How Much Longer Can Google Escape The UK Tax System?


Google pays a paltry amount of tax in the UK. How long can it get away with doing so?

Every year when Google files its documents with Companies House, a fresh wave of outrage follows at the small size of its tax bill. The UK is Google’s second largest market, with $4bn in sales coming via UK customers last year according to US filings. However, Google UK posted only £395m in revenue and paid £6m in UK taxes in 2011.

In a completely legal tax structure, if you buy an ad from Google, the contract isn’t with the UK office, but with Google Ireland – which has a corporation tax rate of 12.5% compared to the UK’s, which recently fell to 24%.

That means Google UK posts a relatively small profit, and often a loss, keeping its tax bill down. Google UK has failed to post any profit in the past three years, losing £24m in 2011, £27m in 2010 and £9.7m in 2009. In 2011, its tax bill was less than £1m, and in 2009 it was £2.9m.

With heavy public sector cuts and outrage over tax avoidance schemes, Google’s skimpy tax bill is starting to grate.
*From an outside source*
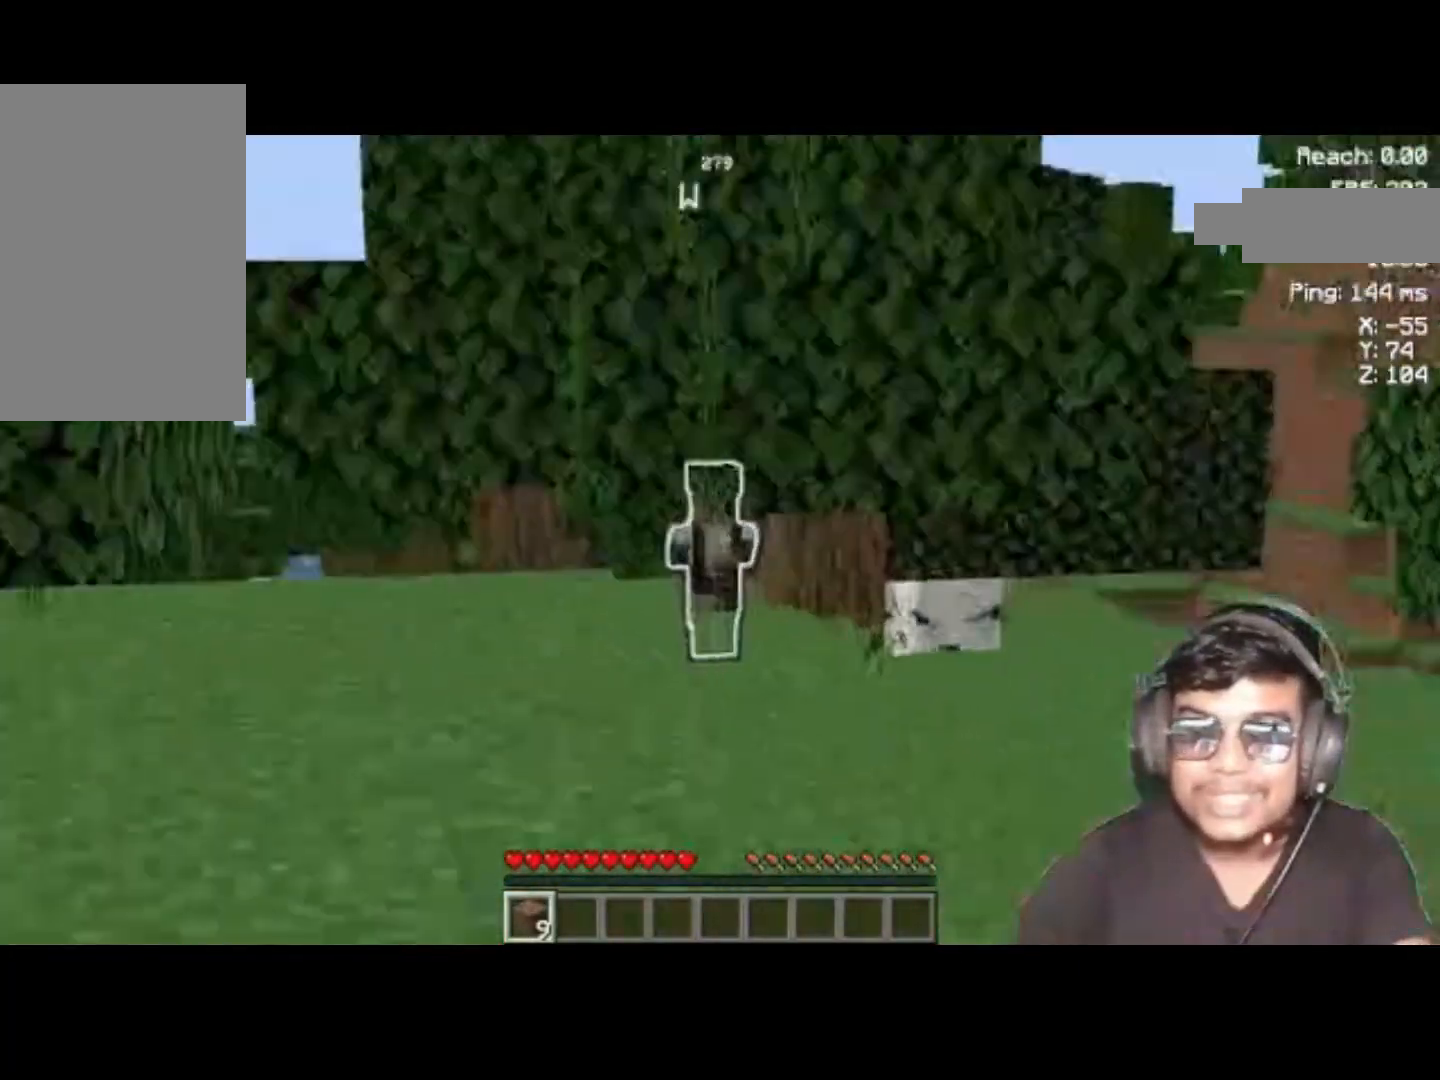
{"keys": [], "events": []}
MPs are demanding answers and an online petition has gained more than 46,000 signatures.

John Mann MP, a member of the Treasury Select Committee, said it was likely a Google executive would be called before MPs, and told The Independent: “Whether it is illegal or immoral, the British taxpayer loses out.”


Google’s Chief Defended The Tax Arrangement System Before PAC.

Google’s UK chief has defended the search giant’s tax arrangements in a hearing before MPs on the Commons Public Accounts Committee.

Matt Brittin said he understood public anger about the amount of tax it paid.

However, he said Google was paying 20% tax on its UK profits, not the 3% figure cited in some reports.

The £130m in UK tax it paid for the 10 years from 2005 was reached following a “six-year rigorous, independent tax audit” by HMRC, Mr Brittin said.

Tom Hutchinson, Google’s global tax chief, told MPs that the company did not negotiate its tax settlement with HMRC.

He told the committee that the tax authorities did not “throw out a number – it’s not a negotiation”, adding: “There was no top-line figure; that’s not how the process works.”

The £130m payment included £18m in interest, Mr Hutchinson told MPs, but no penalties or payments under the government’s diverted profits tax – also known as the “Google tax”.

Google’s tax structure

Tax campaigner Richard Murphy points out that Google pays “pretty much the full tax rate that you’d expect” in its home country. “Outside the US, Google pays almost no tax,” he said. “We’re talking single digits and low single digits most of the time, over the last several years.”

There are two ways Google does this. First, non-US sales are predominately routed via Ireland, which has a lower tax rate and an “extremely relaxed” approach to taxation, Murphy explained. Second, its IP is held in Bermuda and licensed to other Google arms – meaning more money is pumped into the tax haven.

“It’s no doubt that what Google is doing is legal,” Murphy noted. “Those who are arguing against this are saying that for a company that says ‘don’t be evil’ – and therefore implicitly recognises from the outset that it has moral choices to make in the way it conducts its business – in this case it’s got this moral choice wrong.”

What can be done?

In theory, negative public sentiment could push Google to alter its tax structure, said Murphy. “Sentiment is clearly moving on this issue. Tax avoidance was once seen as smart. For a company completely dependent on consumer goodwill, it is a major issue,” he said. “If they were a chip manufacturer that nobody has ever heard of, this would have no impact at all.”